Lennon had made political moves before, but this was an exploration of his personal state of mind. Compared to Paul McCartney, who was slowly picking up the pieces of his broken band, Lennon was content to roll around in the wreckage, talking about how he didn’t believe in the concept of Beatles anymore on ‘God’ and eventually finding a way to accept himself as a bit of an outsider on songs like ‘Isolation’ and ‘Look At Me’.

Despite his amazing work with the Fab Four and his solo career, Lennon still heralded this album as one of the best he ever made, saying, “I was really doing a sort-of inward trip. There was a lot of weird things in there, more surprising things. That’s still my favourite piece of work. It’s not the kind of thing I play for fun. I just got down to the nitty-gritty. There’s only three people on every track, and nothing else was called for.”

It’s that sparseness that gives the songs that power. Lennon could have just called on Phil Spector to bring in every single session musician he could find to fill out the sound. Still, by having just Lennon, bassist Klaus Voorman, and Ringo Starr on drums for the lion’s share of the record, it feels like you’re able to be a voyeur into his mind half the time.
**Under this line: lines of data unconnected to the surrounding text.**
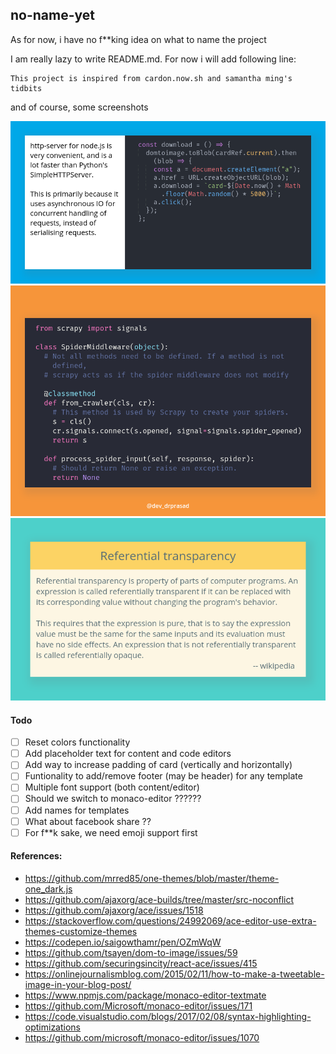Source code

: ## no-name-yet

As for now, i have no f\*\*king idea on what to name the project

I am really lazy to write README.md. For now i will add following line:

    This project is inspired from cardon.now.sh and samantha ming's tidbits

and of course, some screenshots

<img src="public/images/card1.png" width="600" />
<img src="public/images/card2.png" width="600" />
<img src="public/images/card3.png" width="600" />

#### Todo

- [ ] Reset colors functionality
- [ ] Add placeholder text for content and code editors
- [ ] Add way to increase padding of card (vertically and horizontally)
- [ ] Funtionality to add/remove footer (may be header) for any template
- [ ] Multiple font support (both content/editor)
- [ ] Should we switch to monaco-editor ??????
- [ ] Add names for templates
- [ ] What about facebook share ??
- [ ] For f\*\*k sake, we need emoji support first

#### References:

- https://github.com/mrred85/one-themes/blob/master/theme-one_dark.js
- https://github.com/ajaxorg/ace-builds/tree/master/src-noconflict
- https://github.com/ajaxorg/ace/issues/1518
- https://stackoverflow.com/questions/24992069/ace-editor-use-extra-themes-customize-themes
- https://codepen.io/saigowthamr/pen/OZmWqW
- https://github.com/tsayen/dom-to-image/issues/59
- https://github.com/securingsincity/react-ace/issues/415
- https://onlinejournalismblog.com/2015/02/11/how-to-make-a-tweetable-image-in-your-blog-post/
- https://www.npmjs.com/package/monaco-editor-textmate
- https://github.com/Microsoft/monaco-editor/issues/171
- https://code.visualstudio.com/blogs/2017/02/08/syntax-highlighting-optimizations
- https://github.com/microsoft/monaco-editor/issues/1070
You could argue that it doesn’t have the kind of hit potential that you would expect out of the same guy who wrote ‘She Loves You’, but that wasn’t the goal of the album. It was more about making something that could document a specific point in Lennon’s life, and by the time he came up for air, he had some of the most brutally honest songs that any mainstream pop star had ever released.

It also allowed Lennon to finally close the book on that part of his life. The rest of his bandmates had solo albums out by this point, but now that the dust had settled, Lennon was setting the record straight and finally being able to move on to the next phase in life. It was fun while it lasted, but Lennon couldn’t live in that dream forever, and Plastic Ono Band was the sound of him finally waking up.